The Overmind is the world of the great Gods, the divine Creators. One can consider it as the line separating the higher half of the Universe of Consciousness from the lower half. The Higher Hemisphere consists of the planes of Sat, Chit, Ananda, Mahas (the Supermind); the Lower Hemisphere of Mind, Life and Matter.
In the individual yoga, as in the collective evolution, consciousness has to rise successively to each of the ranges extending from the thinking mind to the Supermind. In the passages quoted in Chapter VII, Sri Aurobindo describes the characteristic functioning of the consciousness on these levels.
21. Mantra: 'the word that reveals', a combination of words or sounds having a spiritual significance and power. The function of a mantra is to create in the consciousness vibrations which will prepare it for the realization of what the mantra symbolizes and is supposed to carry within itself.
22. Brahman: the supreme Reality, the Absolute, the Divine (see Note I, above).
23. The Trinities of the Spirit: the fundamental Trinities have been mentioned in Notes I and 2.
'The Transcendent, the Universal, the Individual are three powers overarching, underlying and penetrating the whole manifestation; this is the first of the Trinities. In the unfolding of consciousness also, these are the three fundamental terms and none of them can be neglected if we would have the experience of the whole Truth of existence.' (The Synthesis of Yoga, Part I, Chapter XI).
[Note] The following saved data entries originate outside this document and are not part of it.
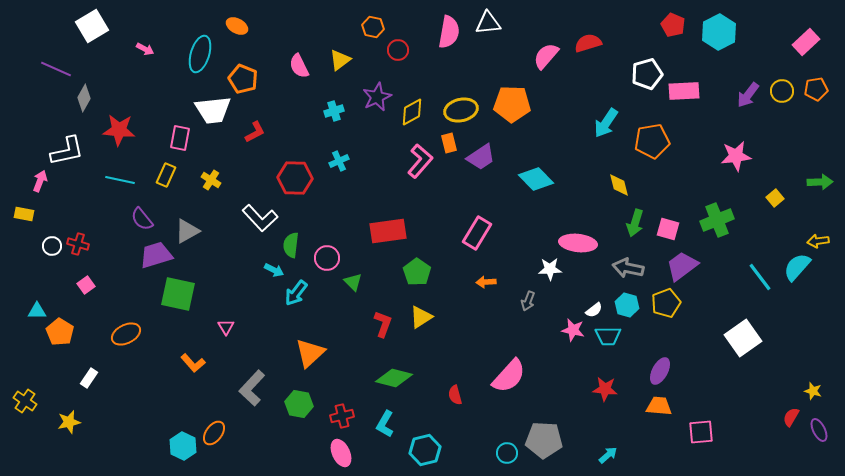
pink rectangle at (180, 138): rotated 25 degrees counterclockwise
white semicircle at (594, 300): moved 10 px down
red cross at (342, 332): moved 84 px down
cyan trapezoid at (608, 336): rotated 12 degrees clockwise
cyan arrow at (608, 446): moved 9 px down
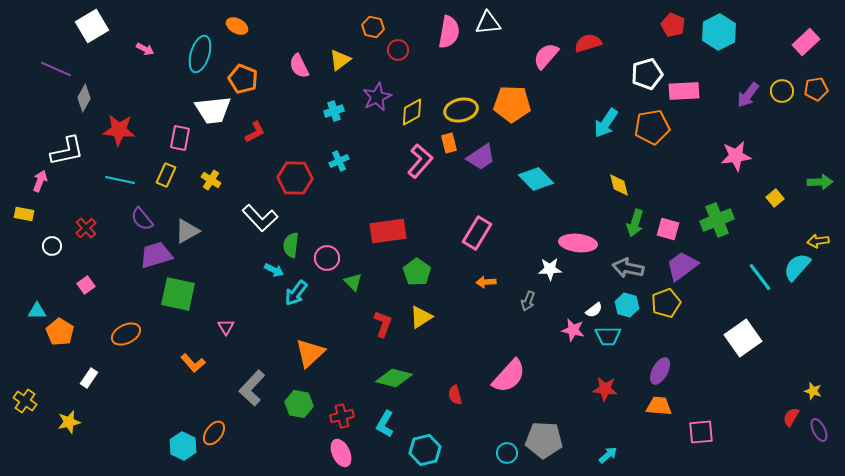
orange pentagon at (652, 141): moved 14 px up
red cross at (78, 244): moved 8 px right, 16 px up; rotated 30 degrees clockwise
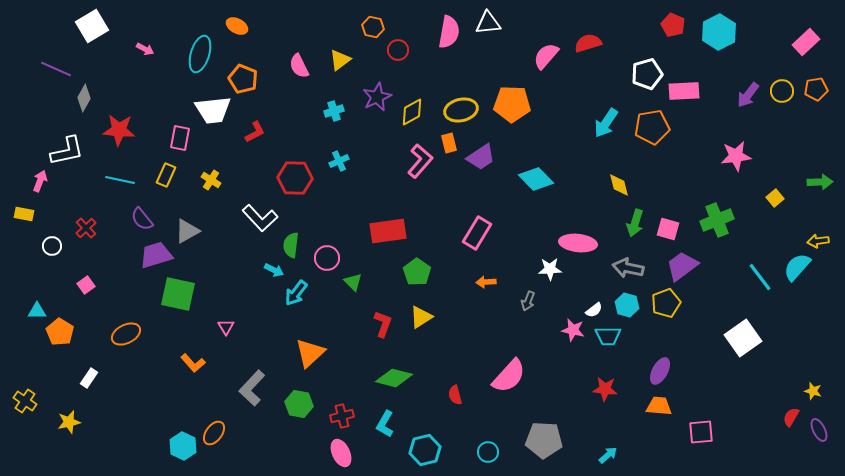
cyan circle at (507, 453): moved 19 px left, 1 px up
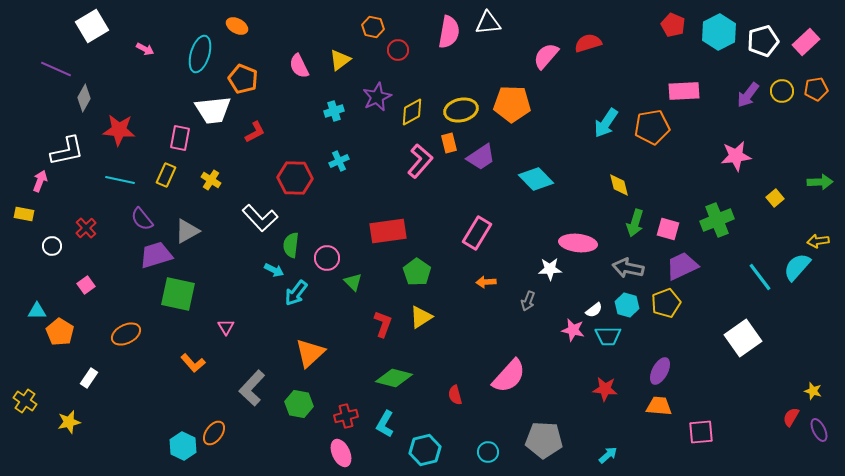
white pentagon at (647, 74): moved 116 px right, 33 px up
purple trapezoid at (682, 266): rotated 12 degrees clockwise
red cross at (342, 416): moved 4 px right
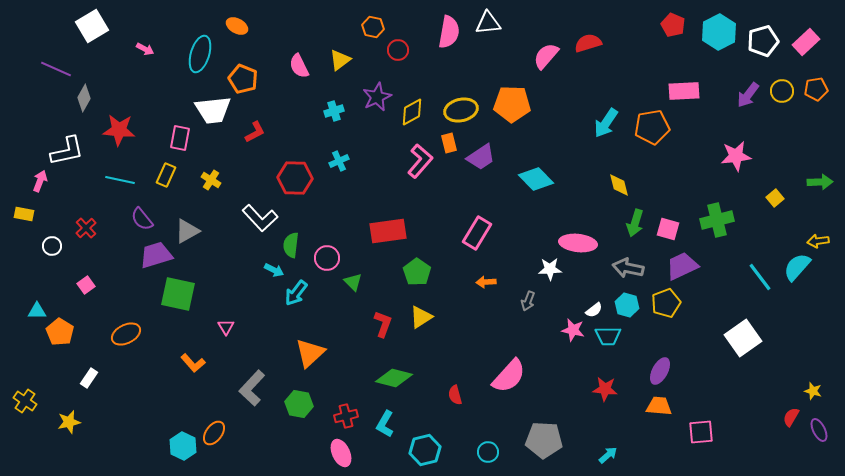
green cross at (717, 220): rotated 8 degrees clockwise
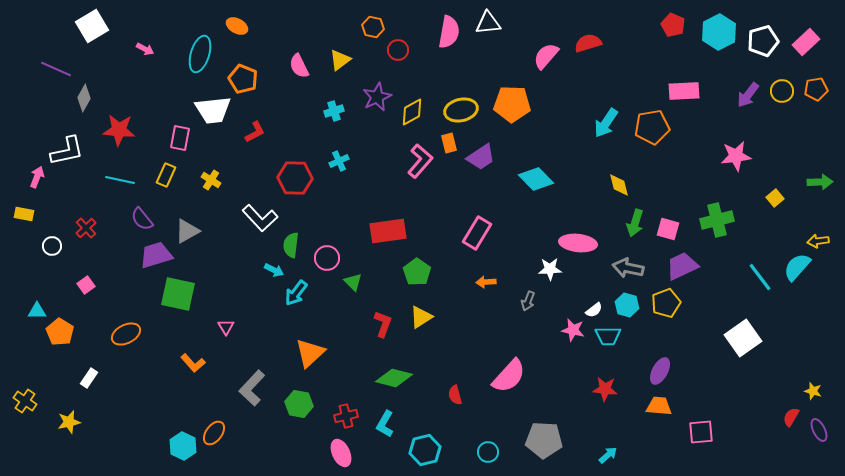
pink arrow at (40, 181): moved 3 px left, 4 px up
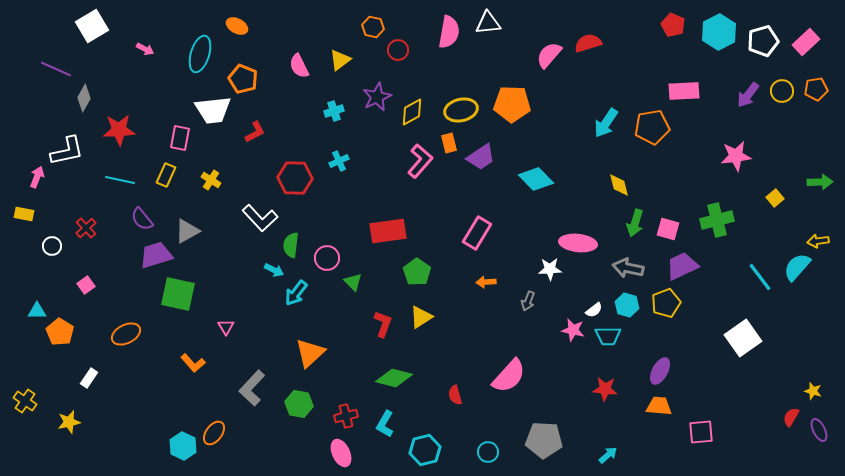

'A trinity of transcendent existence, self-awareness and self-delight (Sachchidananda) is, indeed, the metaphysical description of the supreme Atman, the self-formulation, to our awakened knowledge, of the Unknowable whether conceived as a pure Impersonality or as a cosmic Personality manifesting the universe.' (The Synthesis of Yoga, Introduction II).
24. Idea: term belonging to the Platonic vocabulary, where it designates the essential form or type of things, a kind of eternal and immutable model. The Idea to Plato is the true reality; all the rest is an appearance or a derivative.
The Real-Idea is a perception of truth which contains in itself the force of its own realization.
Sri Aurobindo distinguishes the Idea, which belongs to the higher regions of the mind (see Note 20), from the Real-Idea, which belongs to the Supermind. The Idea and the Will-Force are separated, whereas the Real-Idea possesses in itself the spiritual dynamism inherent in the higher Reality, the Supernature. But Sri Aurobindo uses sometimes the word Idea, meaning thereby Real-Idea.
25. Vedanta: originally the word Vedanta meant 'the end or culmination of the Vedas' and refers to the Upanishads. Subsequently, one of the six classical schools of the Hindu philosophy, which based itself on the Upanishads, also came to be known as Vedanta or Later Vedanta.
26. Swadharma: the law of action proper to an individual (see Note 10, above).
Swabhava: the distinctive nature of each being.
27. The inner centres are the seven lotuses or psychological centres (chakra) of the subtle body. They become active in the course of yoga and connect the waking consciousness to the subtler, deeper or higher states of consciousness.
28. Asuras: hostile beings or forces belonging to the vital mind plane. The traditional legends of India speak of them as Sons of Darkness, and later, as giants, titans or demons.
29. Rasa: the sap, the juice, the inner savour of things; essential delight, principle of aesthetic or spiritual enjoyment.